As for javascript, I may be out of date right now, but a few days ago Googlebot still tended to ignore javascript. I did something that convinced be strongly about it.

I had problems with a site using frames. I described it in details here: [webmasterworld.com...]
but what's important for this discussion, I noticed that links inside NOFRAMES tag are not followed, while putting it in javascript <script type="text/javascript"><!-- document.write('<NOFRAMES>'); // --></script> leads to normal following of such links. Before hiding NOFRAMES in javascript this site received no deep crawling for months, while after doing it a complete crawl of entire site begun two hours after freshbot noticed the change. Pages were crawled by bots with both 'Googlebot' and 'Mozilla (Googlebot)' agents and are in the index since then, ranking perfectly.

For me it's enough to be sure Gbot don't care about javascript, even as primitive as I shown above. If you make javascript in external .js files, you can check server logs if any Google IP gets them.
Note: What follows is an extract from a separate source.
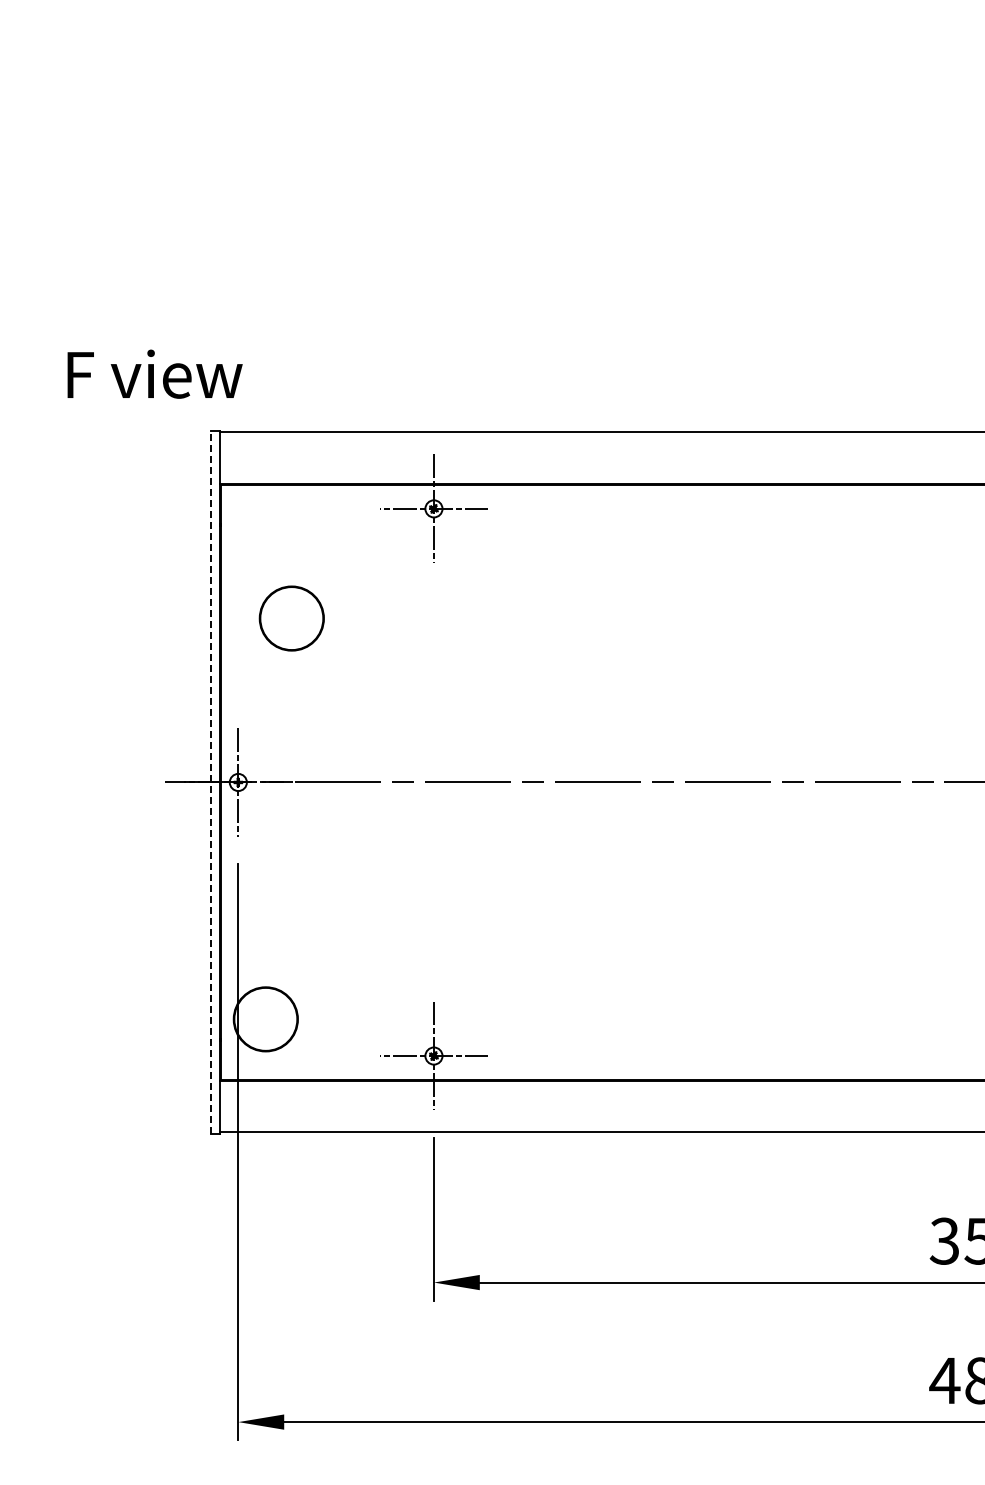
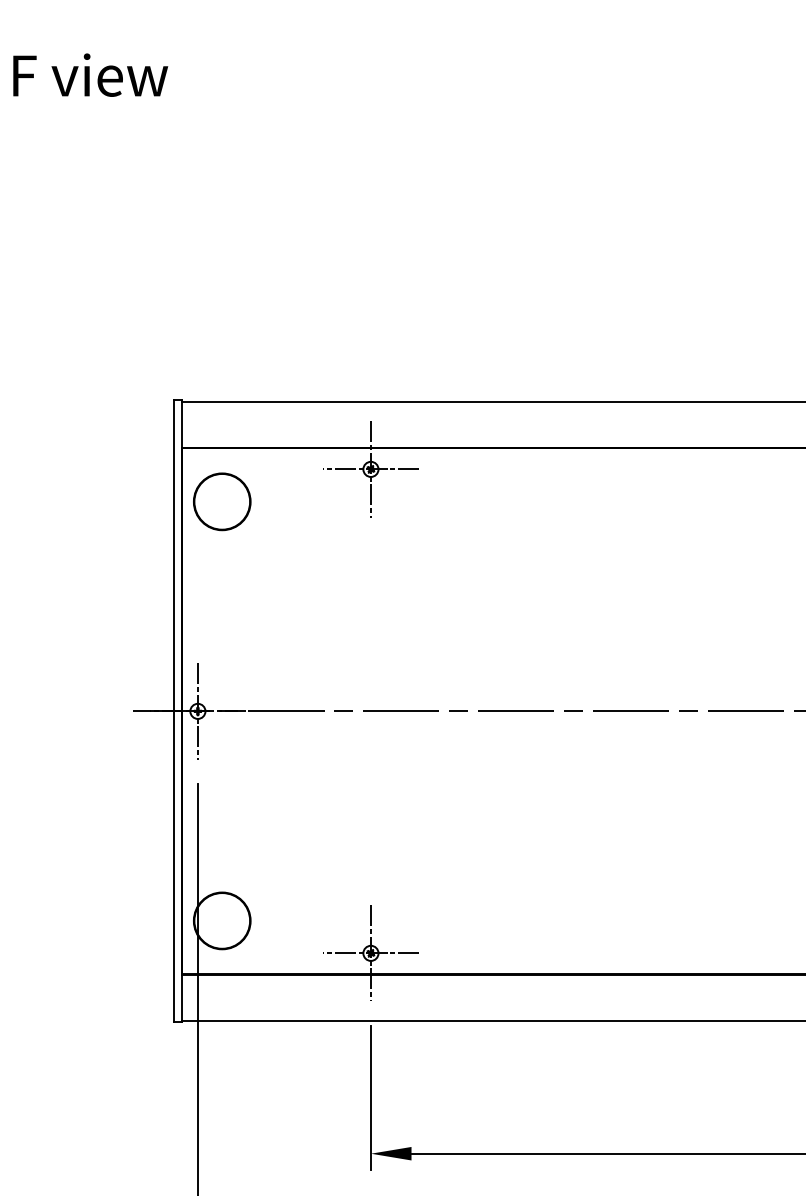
text: (154, 373) -> (90, 74), moved
circle: (291, 618) -> (221, 501), moved
line: (210, 782) -> (173, 711), dashed -> solid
But I agree that there would be sense in parsing javascript for Google, so I expect it to do it eventually, and I can't be sure they didn't start doing it just today. So I wouldn't risk doing any black-hat things with javascript. And it you intend to use javascript not to hide something from G, but to show it, I've got no doubt it won't work right now.

charlier

1:15 pm on Jul 4, 2005 (gmt 0)

10+ Year Member



Since they don't seem to be keeping a record of which version they use its probably not real opitimization but it looks like standard A/B testing, something that Google actually reccomends for optimizing Adsense code.

eflouret

2:51 pm on Jul 4, 2005 (gmt 0)

10+ Year Member



I can't believe that all this thread is about the risk of rotating a three or four word text in a homepage!

I still believe this has gone too far.

Enrique

suidas

4:25 pm on Jul 4, 2005 (gmt 0)

10+ Year Member



I think it's important to know, that if the word "Javascript" occurs on even one of your pages, the whole site is thrown into the sandbox until Sergey's next birthday.

But seriously, we're just riffing off a topic. I take it for granted that at some point JS tricks get you in trouble. That doesn't mean that a script that shows the time will send you into SERP Hell.